Why not pursue something that I would have thought was impossible? Why not embark on the journey to finally squash my perception of myself as “curvy” “chubby” and “thick”? Why not add an experience to my life that is fairly unique and completely dependent on my own hard work, consistency, and dedication. Why not try? We get presented with these opportunities in life that often catch us by surprise. Opportunities that are often so far off our radar or out of our comfort zone that we discount them as being unattainable. But we have options. We can either seize the moment, push through the fear, put in the work and make a change, or make excuses and let the possibilities pass us by.
And so, I have begun.
I am making progress. But slowly. My running is suffering. My times have slowed way down. My long runs have gotten very short, 6 miles has been my max.

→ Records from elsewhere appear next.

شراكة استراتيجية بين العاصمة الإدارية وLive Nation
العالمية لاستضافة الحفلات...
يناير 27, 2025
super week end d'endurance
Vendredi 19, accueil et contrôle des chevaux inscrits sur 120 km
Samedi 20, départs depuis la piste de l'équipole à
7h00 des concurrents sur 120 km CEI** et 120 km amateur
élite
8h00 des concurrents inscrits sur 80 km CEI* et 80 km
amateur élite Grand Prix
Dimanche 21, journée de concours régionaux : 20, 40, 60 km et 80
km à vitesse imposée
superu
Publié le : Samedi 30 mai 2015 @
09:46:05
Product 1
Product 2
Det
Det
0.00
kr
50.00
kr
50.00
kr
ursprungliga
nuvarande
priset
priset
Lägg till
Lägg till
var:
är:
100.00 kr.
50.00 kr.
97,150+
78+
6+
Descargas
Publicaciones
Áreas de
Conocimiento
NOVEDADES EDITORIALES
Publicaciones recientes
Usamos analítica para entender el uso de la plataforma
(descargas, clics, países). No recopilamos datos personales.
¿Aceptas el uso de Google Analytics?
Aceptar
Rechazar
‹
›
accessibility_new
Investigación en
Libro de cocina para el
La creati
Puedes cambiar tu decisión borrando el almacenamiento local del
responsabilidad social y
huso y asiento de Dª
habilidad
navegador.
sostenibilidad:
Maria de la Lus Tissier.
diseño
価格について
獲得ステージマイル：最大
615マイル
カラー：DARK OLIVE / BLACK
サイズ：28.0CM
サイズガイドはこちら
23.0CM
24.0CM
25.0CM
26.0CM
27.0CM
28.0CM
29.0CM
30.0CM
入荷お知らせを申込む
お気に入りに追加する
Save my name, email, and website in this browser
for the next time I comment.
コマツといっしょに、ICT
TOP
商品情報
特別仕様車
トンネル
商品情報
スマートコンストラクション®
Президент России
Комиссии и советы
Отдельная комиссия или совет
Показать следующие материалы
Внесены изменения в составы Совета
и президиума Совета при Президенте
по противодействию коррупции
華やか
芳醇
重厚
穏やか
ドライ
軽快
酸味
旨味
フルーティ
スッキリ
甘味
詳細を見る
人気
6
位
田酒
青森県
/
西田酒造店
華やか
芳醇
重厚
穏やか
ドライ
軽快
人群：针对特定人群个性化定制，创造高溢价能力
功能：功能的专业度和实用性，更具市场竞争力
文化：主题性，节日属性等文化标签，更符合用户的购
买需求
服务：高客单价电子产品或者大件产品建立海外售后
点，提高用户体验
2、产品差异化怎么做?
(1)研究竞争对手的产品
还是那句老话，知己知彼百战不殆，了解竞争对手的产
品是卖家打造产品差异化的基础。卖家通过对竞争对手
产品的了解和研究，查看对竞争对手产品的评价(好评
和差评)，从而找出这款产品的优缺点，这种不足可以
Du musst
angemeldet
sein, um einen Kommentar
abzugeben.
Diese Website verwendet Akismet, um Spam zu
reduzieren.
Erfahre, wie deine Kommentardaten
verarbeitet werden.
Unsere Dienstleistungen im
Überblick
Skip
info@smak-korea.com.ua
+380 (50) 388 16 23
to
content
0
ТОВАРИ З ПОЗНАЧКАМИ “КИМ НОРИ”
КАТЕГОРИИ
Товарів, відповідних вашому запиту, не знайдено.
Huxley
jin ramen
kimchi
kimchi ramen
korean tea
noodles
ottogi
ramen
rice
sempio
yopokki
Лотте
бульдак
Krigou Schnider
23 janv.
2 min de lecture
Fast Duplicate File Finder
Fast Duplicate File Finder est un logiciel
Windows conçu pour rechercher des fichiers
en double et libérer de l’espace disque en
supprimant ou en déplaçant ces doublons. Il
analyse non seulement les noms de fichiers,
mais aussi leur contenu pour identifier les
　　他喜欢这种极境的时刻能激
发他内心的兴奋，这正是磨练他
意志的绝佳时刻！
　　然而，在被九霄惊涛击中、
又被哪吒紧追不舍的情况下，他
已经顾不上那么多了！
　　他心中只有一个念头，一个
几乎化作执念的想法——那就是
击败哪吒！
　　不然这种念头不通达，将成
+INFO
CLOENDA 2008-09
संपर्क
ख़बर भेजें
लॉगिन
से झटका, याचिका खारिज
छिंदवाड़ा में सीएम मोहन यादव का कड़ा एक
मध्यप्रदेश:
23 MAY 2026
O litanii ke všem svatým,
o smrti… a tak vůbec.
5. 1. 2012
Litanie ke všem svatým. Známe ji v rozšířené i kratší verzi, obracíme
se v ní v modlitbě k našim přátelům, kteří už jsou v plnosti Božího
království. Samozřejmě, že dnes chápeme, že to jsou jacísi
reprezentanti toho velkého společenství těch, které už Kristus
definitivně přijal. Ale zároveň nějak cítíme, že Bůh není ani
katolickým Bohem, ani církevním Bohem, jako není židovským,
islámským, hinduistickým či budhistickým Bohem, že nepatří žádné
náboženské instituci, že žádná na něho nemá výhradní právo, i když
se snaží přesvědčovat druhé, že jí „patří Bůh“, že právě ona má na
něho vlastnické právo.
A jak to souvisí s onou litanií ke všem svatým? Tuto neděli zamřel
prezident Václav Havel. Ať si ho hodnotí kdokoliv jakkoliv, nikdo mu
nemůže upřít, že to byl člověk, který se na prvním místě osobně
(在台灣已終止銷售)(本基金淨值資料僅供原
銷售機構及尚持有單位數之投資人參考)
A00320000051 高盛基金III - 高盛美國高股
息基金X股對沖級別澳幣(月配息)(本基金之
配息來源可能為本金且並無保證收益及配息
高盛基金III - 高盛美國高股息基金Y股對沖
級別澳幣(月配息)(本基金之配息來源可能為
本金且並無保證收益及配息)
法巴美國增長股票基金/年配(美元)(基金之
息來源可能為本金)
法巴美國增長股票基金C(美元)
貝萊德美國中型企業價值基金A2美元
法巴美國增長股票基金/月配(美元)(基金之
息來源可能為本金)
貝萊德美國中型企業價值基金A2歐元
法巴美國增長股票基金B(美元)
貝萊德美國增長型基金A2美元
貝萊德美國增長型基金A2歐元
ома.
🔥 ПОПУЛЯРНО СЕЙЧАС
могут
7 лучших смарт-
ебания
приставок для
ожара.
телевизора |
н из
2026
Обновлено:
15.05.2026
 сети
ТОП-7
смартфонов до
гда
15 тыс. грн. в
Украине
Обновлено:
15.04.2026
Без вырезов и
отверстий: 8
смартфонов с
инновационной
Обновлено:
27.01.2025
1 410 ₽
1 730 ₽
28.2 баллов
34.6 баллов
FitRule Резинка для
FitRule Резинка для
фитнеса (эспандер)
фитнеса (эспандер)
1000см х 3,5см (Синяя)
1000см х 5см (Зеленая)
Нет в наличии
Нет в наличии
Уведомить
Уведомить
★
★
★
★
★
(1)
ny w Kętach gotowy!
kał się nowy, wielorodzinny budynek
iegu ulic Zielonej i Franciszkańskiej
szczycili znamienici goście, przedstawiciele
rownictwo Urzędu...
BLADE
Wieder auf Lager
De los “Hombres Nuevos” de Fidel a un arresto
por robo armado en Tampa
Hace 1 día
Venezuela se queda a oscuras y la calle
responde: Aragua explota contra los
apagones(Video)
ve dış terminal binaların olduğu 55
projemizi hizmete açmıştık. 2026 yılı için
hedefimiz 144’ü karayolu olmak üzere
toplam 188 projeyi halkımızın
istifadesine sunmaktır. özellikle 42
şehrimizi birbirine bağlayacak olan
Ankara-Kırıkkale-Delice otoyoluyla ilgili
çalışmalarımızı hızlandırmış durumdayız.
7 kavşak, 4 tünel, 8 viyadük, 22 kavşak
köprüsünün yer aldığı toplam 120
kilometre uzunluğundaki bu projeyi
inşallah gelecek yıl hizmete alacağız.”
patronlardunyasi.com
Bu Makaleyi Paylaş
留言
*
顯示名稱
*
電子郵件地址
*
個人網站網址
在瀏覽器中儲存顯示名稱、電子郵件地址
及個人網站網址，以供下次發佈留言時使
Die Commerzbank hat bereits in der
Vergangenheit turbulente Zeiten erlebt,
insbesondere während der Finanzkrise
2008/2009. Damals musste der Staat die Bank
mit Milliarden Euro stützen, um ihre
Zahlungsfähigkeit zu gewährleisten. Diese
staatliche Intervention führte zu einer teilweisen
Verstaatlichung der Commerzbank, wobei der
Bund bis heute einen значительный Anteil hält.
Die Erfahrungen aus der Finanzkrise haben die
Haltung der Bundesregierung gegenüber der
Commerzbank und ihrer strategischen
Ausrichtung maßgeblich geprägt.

I’m in a calorie deficit and my carbs are intentionally low.
The food plan he has us on is drastically different than what I did to lose the first 18 pounds. Egg whites, chicken, white rice, a green apple, almonds, vegetables, berries and oat bran. Everything measured and weighed.
I am always hungry. Before the holidays, I ate the same thing every day for three weeks. I did fasted cardio for 26 days straight. I cried. A lot. I doubted. I have been grumpy with the kids. I have been irritated with my husband. The scale has gone up. The scale has gone down. One of the early weeks was an extreme exercise of self-control as my monthly hormones were raging and begging for refined carbohydrates. Ladies, you get me! But I stayed strong and focused.
When it gets really hard, I ask myself the question, why? Why am I doing this? Why am I putting myself through this emotional rollercoaster?
And then I realize.
I’m viewing this through the lens of outcome dependence. I stand on the scale every morning and judge myself based on what the numbers show. Every morning is either a build-up, or a let-down. Either confidence or shame. Yet my actions every day have been exactly the same. I have followed the program, the diet, the workouts, the cardio plan. I drink at least a gallon of water. For three straight weeks, I did not deviate from the plan.
Now that we’ve moved to “maintenance” mode over the holidays, our intention is to be a little more flexible and enjoy the season. And let me tell you, I have enjoyed! I have appreciated food and drink like I never have before. I have sat and savored every morsel of a holiday cookie. I have enjoyed every bite of chocolate. I have delighted in every fizz of champagne. The scale has definitely responded by creeping up a bit.
But guess what – and I’m writing this with a smile on my face – I’m ok with that.
Here is the thing that I’m beginning to realize. This is a process. This is a journey. It is not perfection. I will stick to the plan. I will be consistent. I will be RELENTLESS. I will not focus on the scale every single day. Eventually – slowly – the OUTCOME will align with my efforts.
I don’t usually post pics of myself on my blog. But give me until spring, my friends. I’ll post the “before” and “after” pics. I don’t know if I will actually be strutting my stuff on a competition stage – but I know I will be ready to. I will have given myself a life experience that I wouldn’t have ever dreamed was possible.
At the end of the day, isn’t that what life is all about?